Valuable he says not only sentimentally but also financially, with accounts like eBay, Paypal. And even profits from on-line games like World of Warcraft and poker.

“Video game play can have value,” said Daniel Nelson, an estate lawyer who also happens to teach video game design. “30 years ago the things that we created were physical. It was a letter, written or typed or hand-written or a photo album. Now how many things do we create that are ever turned into real things?”

“It's a ticking time-bomb because digital assets are being created by young people and once they start to pass away that's going to become a problem. What happens to those assets?”

Tech expert Elias Makos knows first-hand how important all these discussions can be.
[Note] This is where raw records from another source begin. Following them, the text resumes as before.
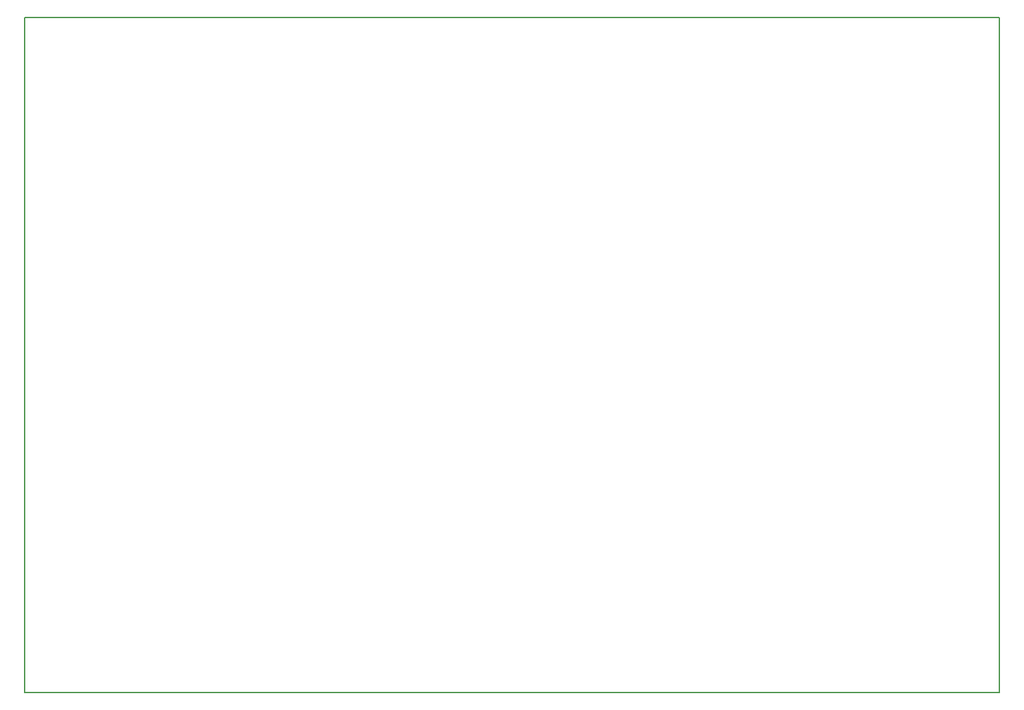
<source format=gbr>
%TF.GenerationSoftware,KiCad,Pcbnew,(5.1.7)-1*%
%TF.CreationDate,2021-03-24T00:49:07-05:00*%
%TF.ProjectId,duber,64756265-722e-46b6-9963-61645f706362,rev?*%
%TF.SameCoordinates,Original*%
%TF.FileFunction,Profile,NP*%
%FSLAX46Y46*%
G04 Gerber Fmt 4.6, Leading zero omitted, Abs format (unit mm)*
G04 Created by KiCad (PCBNEW (5.1.7)-1) date 2021-03-24 00:49:07*
%MOMM*%
%LPD*%
G01*
G04 APERTURE LIST*
%TA.AperFunction,Profile*%
%ADD10C,0.150000*%
%TD*%
G04 APERTURE END LIST*
D10*
X221890000Y-50800000D02*
X94710000Y-50800000D01*
X221890000Y-50800000D02*
X221890000Y-139050000D01*
X221890000Y-139050000D02*
X94710000Y-139050000D01*
X94710000Y-50800000D02*
X94710000Y-139050000D01*
M02*

</source>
After a good friend became terminally ill, she entrusted him with the passwords to her digital life.

“I think a lot of this, why it's such a big issue, is because it's an emotional issue,” said Makos. “I think people are going to have to start planning for the death in the digital world for how you want your digital life to be curated after you die.”

But the surest approach is to include your digital assets in your will.

“I know a lot of people want to keep their private lives private, even in their death,” said Makos.

On what would have been Alison's 17th birthday, the Atkins family held a very real gathering

They say they always wanted to respect their daughter's privacy, but gaining access to her online life has brought them peace of mind and more: A fuller understanding who she really was on Earth and online.